Oct. 6, 2011 -- Two million to 3 million U.S. jobs could be created in the next five years as "Made in America" manufacturing becomes more economical in the United States, according to a new study by the Boston Consulting Group.
"About 10 years ago, we started outsourcing things like appliances and computers, and a significant amount of goods that make up a lot of U.S. manufacturing," said Harold Sirkin, lead author of the study. "That's now changing because of what's going on in China. Wages are rising rapidly, and U.S. [labor] is four times as productive as Chinese labor. ,,
"So as China labor goes up in price, it becomes more economical to produce goods in the U.S.," Sirkin said.
The study found that the sectors most likely to return would be transportation goods, electrical equipment/appliances, furniture, plastics and rubber products, machinery, fabricated metal products and computers/electronics. They account for about $2 trillion in U.S. consumption per year and nearly 70 percent of U.S. imports from China.
'Tipping Point' Has Started
According to the Boston Consulting Group, these industries could add $100 billion in output to the U.S. economy and lower the U.S. nonoil trade deficit by 25 percent to 35 percent.
Sirkin said a "tipping point" in which certain goods would be more economical to make in the United States, had already started.

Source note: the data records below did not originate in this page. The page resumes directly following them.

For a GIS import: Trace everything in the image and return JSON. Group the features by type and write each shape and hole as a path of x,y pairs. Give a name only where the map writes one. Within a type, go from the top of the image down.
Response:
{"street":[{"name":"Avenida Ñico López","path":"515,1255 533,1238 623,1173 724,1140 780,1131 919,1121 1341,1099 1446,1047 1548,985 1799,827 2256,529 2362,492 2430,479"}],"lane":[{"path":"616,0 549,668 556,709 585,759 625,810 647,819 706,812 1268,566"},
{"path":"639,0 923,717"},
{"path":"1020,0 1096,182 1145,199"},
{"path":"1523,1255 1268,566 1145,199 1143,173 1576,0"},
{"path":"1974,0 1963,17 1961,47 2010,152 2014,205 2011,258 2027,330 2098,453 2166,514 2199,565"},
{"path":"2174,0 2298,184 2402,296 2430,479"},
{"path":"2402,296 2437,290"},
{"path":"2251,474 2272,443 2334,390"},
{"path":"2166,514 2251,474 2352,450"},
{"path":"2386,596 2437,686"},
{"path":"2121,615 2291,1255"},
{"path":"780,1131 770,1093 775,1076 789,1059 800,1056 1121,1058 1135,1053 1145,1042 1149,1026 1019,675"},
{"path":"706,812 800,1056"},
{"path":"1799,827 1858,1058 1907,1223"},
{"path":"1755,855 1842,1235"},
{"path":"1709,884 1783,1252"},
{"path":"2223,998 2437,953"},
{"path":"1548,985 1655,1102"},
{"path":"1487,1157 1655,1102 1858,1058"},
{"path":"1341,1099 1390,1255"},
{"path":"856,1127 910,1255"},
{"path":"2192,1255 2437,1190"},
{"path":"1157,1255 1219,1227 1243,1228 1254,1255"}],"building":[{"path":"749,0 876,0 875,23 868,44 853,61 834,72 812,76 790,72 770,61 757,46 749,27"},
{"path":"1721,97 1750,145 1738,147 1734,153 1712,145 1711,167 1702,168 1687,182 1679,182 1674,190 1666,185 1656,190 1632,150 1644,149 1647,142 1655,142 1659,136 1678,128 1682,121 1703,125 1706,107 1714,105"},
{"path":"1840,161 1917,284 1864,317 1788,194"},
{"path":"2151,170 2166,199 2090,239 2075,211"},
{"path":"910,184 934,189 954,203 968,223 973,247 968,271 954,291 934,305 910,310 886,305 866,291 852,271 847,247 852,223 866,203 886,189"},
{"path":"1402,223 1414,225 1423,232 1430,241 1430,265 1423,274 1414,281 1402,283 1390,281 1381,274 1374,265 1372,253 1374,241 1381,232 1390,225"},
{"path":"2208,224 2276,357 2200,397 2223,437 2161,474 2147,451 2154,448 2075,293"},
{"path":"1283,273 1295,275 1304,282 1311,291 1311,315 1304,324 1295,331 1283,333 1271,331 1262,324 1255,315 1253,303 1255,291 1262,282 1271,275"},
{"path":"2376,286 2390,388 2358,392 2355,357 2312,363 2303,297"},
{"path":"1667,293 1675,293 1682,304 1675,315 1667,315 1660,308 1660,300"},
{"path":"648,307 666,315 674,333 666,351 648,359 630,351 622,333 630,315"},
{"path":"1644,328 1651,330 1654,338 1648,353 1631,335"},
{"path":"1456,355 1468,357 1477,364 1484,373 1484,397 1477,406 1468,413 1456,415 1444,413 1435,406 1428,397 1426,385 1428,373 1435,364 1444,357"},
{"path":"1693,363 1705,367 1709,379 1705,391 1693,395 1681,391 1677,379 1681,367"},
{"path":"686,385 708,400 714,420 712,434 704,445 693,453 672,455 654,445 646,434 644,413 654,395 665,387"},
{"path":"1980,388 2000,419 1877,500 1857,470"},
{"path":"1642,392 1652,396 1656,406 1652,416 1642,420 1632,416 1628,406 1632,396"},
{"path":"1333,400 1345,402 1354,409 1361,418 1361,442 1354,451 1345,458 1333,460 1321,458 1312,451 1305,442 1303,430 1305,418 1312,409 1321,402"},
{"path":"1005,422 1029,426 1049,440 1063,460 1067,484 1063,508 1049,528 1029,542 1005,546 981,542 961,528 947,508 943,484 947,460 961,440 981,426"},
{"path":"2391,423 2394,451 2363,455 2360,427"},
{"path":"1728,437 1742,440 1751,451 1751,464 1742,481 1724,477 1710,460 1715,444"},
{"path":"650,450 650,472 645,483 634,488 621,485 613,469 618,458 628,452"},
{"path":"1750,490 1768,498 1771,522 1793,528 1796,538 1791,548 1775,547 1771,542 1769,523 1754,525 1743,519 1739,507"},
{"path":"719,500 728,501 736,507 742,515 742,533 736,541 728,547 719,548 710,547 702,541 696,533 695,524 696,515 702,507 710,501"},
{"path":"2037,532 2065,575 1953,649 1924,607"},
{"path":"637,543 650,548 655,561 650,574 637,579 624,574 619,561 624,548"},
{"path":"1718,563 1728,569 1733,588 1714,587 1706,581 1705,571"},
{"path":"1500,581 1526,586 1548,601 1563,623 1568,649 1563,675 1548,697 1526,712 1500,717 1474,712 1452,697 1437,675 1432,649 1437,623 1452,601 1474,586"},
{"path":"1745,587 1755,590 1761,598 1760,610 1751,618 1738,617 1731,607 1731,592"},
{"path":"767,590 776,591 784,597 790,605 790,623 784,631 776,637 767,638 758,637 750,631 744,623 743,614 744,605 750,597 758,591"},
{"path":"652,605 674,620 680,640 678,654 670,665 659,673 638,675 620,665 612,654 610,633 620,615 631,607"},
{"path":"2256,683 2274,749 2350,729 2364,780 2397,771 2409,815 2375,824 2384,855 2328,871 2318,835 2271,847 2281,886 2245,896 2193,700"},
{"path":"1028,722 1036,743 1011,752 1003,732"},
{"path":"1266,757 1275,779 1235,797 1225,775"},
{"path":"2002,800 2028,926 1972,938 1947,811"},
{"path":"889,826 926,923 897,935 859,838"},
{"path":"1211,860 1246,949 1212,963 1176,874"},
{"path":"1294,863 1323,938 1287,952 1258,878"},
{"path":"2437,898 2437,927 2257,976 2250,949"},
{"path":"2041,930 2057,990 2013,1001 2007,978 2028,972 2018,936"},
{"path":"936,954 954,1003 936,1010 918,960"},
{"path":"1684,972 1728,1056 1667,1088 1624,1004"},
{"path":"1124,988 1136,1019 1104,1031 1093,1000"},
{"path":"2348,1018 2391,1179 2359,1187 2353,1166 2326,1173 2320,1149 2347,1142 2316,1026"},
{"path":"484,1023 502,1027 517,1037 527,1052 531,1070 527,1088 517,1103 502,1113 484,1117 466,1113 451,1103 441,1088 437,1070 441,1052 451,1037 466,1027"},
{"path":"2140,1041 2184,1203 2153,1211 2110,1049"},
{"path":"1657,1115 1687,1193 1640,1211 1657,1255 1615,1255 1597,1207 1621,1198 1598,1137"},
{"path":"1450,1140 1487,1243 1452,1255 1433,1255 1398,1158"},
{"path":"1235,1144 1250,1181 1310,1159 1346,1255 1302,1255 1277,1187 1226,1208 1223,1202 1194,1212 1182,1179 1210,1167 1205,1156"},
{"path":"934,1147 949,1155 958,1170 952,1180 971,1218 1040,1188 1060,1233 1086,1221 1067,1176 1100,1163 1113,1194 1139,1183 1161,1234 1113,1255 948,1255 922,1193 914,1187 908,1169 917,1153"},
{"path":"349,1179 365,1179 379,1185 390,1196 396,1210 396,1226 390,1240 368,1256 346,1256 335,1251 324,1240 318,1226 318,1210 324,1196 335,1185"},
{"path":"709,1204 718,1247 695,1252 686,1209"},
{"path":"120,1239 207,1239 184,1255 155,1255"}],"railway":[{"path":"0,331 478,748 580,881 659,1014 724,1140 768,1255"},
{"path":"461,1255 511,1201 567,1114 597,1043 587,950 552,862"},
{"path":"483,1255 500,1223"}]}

"It's still slow, but companies are moving goods back from China, back to the United States," he said. "A few days ago Ford announced that they were moving 12,000 jobs back from Mexico and China because of an agreement with [the United Auto Workers] -- that makes those jobs productive."
He said more and more companies were deciding that "made in America" simply made more sense.
One of those companies is tire maker Continental AG, which announced Thursday that it was building a half-billion-dollar plant in Sumter Counter, S.C. The new plant would manufacture car and truck tires for the U.S. car market, and bring 1,600 jobs to the area. It is a major turnaround in an industry that for the past decade has seen plants shuttered in the U.S. in favor of overseas operations.
"If you have goods close to the customer, you don't have all that inventory sitting on that water," Sirkin said. "Companies are beginning to realize this as costs get narrower and narrower. It's a difference, and they are starting to move plants and equipment back to the United States."
He said for U.S. companies it had become an economic question, not necessarily a patriotic one. No matter the reason, for the Americans desperately in need of jobs, news that more companies might be hiring is always welcome.
Farouk Systems USA, a hair dryer company in Houston, has seen that firsthand. It has already brought 1,200 jobs back from China recently, giving people like Patricia Benitez, a wife and mother of four, a shot at a new future.
Sirkin said there were ways to speed up the return of companies to the states.
"There are incentives that can be made by the government that would help make that transition easier because it may not be economic for companies over the next two to three years but will be in the next five," he said. "There can be incentives that can be made over taxes."
Sirkin also had advice for consumers in the U.S., where 75 percent of consumer goods are currently made.
"It would be nice if people could focus on 'Made in America,'" he said. "We could move that number from 75 to a larger number, and that would create a tremendous number of jobs. ... You can move the needle by 2 [million] or 3 million jobs by just some small changes."